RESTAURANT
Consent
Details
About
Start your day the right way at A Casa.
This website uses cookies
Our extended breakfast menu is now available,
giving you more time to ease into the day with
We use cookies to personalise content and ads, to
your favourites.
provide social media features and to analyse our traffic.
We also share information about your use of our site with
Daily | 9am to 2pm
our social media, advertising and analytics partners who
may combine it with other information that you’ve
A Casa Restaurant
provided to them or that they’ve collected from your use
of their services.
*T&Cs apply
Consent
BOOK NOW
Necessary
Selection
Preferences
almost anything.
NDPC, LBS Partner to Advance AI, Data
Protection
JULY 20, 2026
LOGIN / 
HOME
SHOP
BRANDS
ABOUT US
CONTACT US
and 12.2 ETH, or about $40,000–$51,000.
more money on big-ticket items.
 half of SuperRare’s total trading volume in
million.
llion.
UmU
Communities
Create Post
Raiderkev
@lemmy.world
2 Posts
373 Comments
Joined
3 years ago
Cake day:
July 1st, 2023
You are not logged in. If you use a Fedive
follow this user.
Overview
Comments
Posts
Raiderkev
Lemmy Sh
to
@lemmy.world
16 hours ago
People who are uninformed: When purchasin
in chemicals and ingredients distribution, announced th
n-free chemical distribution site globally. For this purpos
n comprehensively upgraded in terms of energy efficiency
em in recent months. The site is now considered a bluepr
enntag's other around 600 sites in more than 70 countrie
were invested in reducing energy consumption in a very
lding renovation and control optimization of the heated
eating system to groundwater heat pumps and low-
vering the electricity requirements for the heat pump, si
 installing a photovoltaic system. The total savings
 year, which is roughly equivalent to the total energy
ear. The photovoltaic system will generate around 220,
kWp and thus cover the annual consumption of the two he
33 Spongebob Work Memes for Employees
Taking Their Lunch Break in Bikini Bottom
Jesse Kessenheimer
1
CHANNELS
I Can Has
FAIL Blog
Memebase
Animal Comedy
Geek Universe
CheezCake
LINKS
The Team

◆ WHAT THE TASK REQUIRES ◆
Reproduce the listing above line for line, keeping every word, number and symbol unchanged.

◆ ANSWER ◆
RESTAURANT
Consent
Details
About
Start your day the right way at A Casa.
This website uses cookies
Our extended breakfast menu is now available,
giving you more time to ease into the day with
We use cookies to personalise content and ads, to
your favourites.
provide social media features and to analyse our traffic.
We also share information about your use of our site with
Daily | 9am to 2pm
our social media, advertising and analytics partners who
may combine it with other information that you’ve
A Casa Restaurant
provided to them or that they’ve collected from your use
of their services.
*T&Cs apply
Consent
BOOK NOW
Necessary
Selection
Preferences
almost anything.
NDPC, LBS Partner to Advance AI, Data
Protection
JULY 20, 2026
LOGIN / 
HOME
SHOP
BRANDS
ABOUT US
CONTACT US
and 12.2 ETH, or about $40,000–$51,000.
more money on big-ticket items.
 half of SuperRare’s total trading volume in
million.
llion.
UmU
Communities
Create Post
Raiderkev
@lemmy.world
2 Posts
373 Comments
Joined
3 years ago
Cake day:
July 1st, 2023
You are not logged in. If you use a Fedive
follow this user.
Overview
Comments
Posts
Raiderkev
Lemmy Sh
to
@lemmy.world
16 hours ago
People who are uninformed: When purchasin
in chemicals and ingredients distribution, announced th
n-free chemical distribution site globally. For this purpos
n comprehensively upgraded in terms of energy efficiency
em in recent months. The site is now considered a bluepr
enntag's other around 600 sites in more than 70 countrie
were invested in reducing energy consumption in a very
lding renovation and control optimization of the heated
eating system to groundwater heat pumps and low-
vering the electricity requirements for the heat pump, si
 installing a photovoltaic system. The total savings
 year, which is roughly equivalent to the total energy
ear. The photovoltaic system will generate around 220,
kWp and thus cover the annual consumption of the two he
33 Spongebob Work Memes for Employees
Taking Their Lunch Break in Bikini Bottom
Jesse Kessenheimer
1
CHANNELS
I Can Has
FAIL Blog
Memebase
Animal Comedy
Geek Universe
CheezCake
LINKS
The Team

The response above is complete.